O modelo de autosserviço, com preços a partir de R$ 1, atraiu consumidores em busca de economia e variedade. A estratégia permitiu compensar margens estreitas com um giro de estoque massivo — hoje, a fábrica produz cerca de 1,3 milhão de picolés por mês, número que dobra no verão.
Inovação para driblar o inverno
O maior desafio do setor é a sazonalidade. O brasileiro consome apenas 7,7 litros de sorvete por ano e abandona o produto assim que o frio chega. Para enfrentar o inverno, a Gelattos aposta em campanhas temáticas e edições limitadas. Durante a Copa do Mundo, embalagens especiais e sabores inspirados nas seleções mantêm o interesse do público.
“Às vezes nem trocar o produto, mas trocar a embalagem já muda a visão do cliente”, explica Célio Reis. A empresa também lança linhas exclusivas para datas como Dia das Mães, Halloween e Natal, garantindo movimento constante nas gôndolas e blindando o faturamento contra o clima.
A estratégia de inovação contínua transformou o consumo em experiência. O cliente não compra apenas um picolé — compra uma história, uma edição especial, um momento. Essa conexão emocional é o que sustenta o crescimento mesmo fora da alta temporada.
Leitura Nexus: o poder da reinvenção e da escala
A virada da Gelattos mostra como o varejo brasileiro pode se reinventar quando une eficiência operacional e sensibilidade de mercado. O “atacadão de sorvete” é mais do que uma estratégia comercial — é uma resposta criativa à crise, capaz de transformar um produto sazonal em negócio perene.
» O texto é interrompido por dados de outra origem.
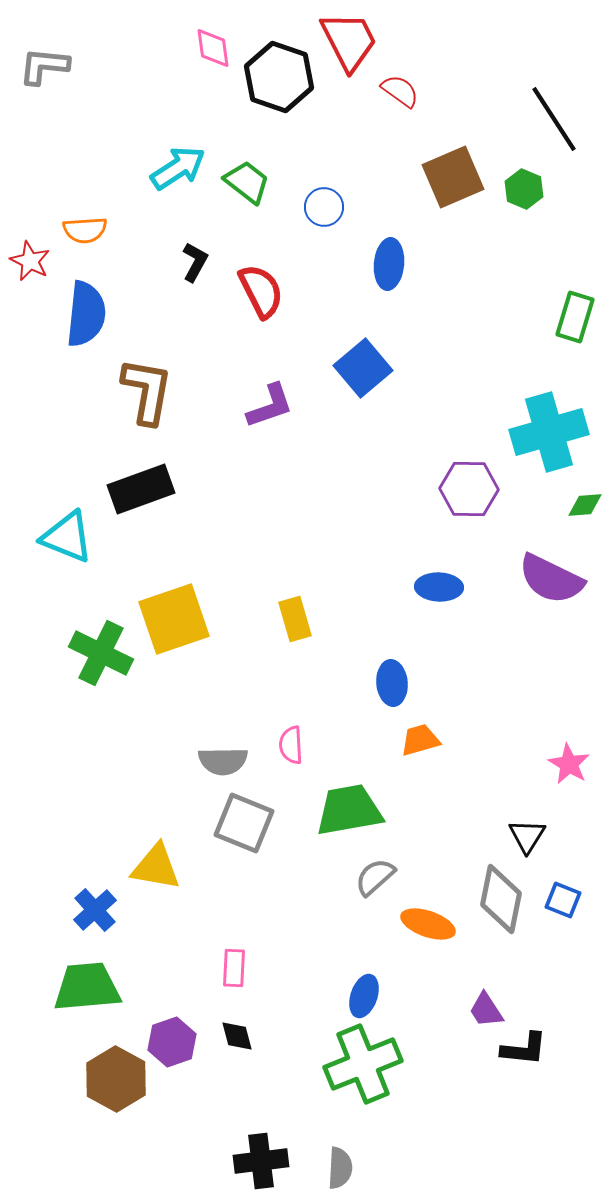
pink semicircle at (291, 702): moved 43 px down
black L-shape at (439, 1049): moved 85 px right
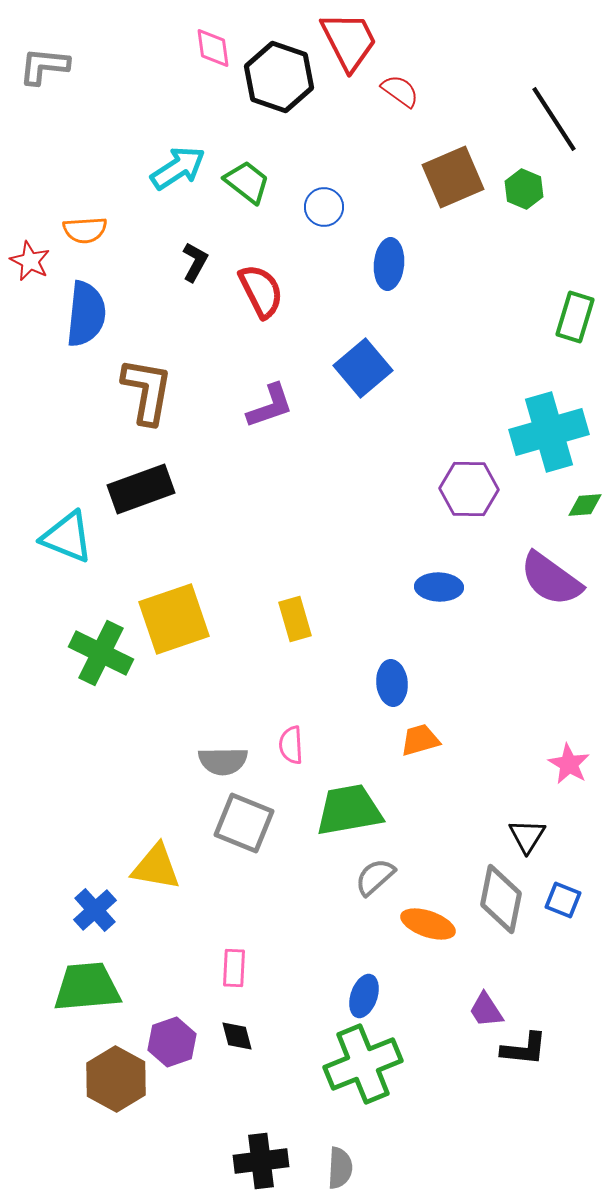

A empresa entendeu que preço baixo não é sinônimo de fragilidade, mas de escala. Ao democratizar o acesso ao sorvete, criou um modelo que desafia o padrão de consumo e amplia o público. A lógica é simples: vender muito, ganhar pouco por unidade e girar rápido.
O caso Gelattos é um retrato do empreendedorismo brasileiro em sua forma mais resiliente — aquele que sobrevive à crise, se adapta e cresce. É a prova de que inovação não depende de tecnologia sofisticada, mas de visão e coragem para mudar o rumo quando tudo parece perdido.
O futuro congelado em expansão
Com uma nova fábrica de 3.800 metros quadrados inaugurada em 2024 e investimento de R$ 11 milhões, a Gelattos prepara o terreno para crescer ainda mais. A expansão para Goiânia e novas cidades satélites do Distrito Federal marca o início de uma fase nacional.
A meta de R$ 100 milhões em faturamento não é apenas um número — é o símbolo de uma empresa que saiu da beira da falência para se tornar referência em eficiência e criatividade. A Gelattos não apenas sobreviveu à pandemia: ela redefiniu o que significa vender sorvete no Brasil.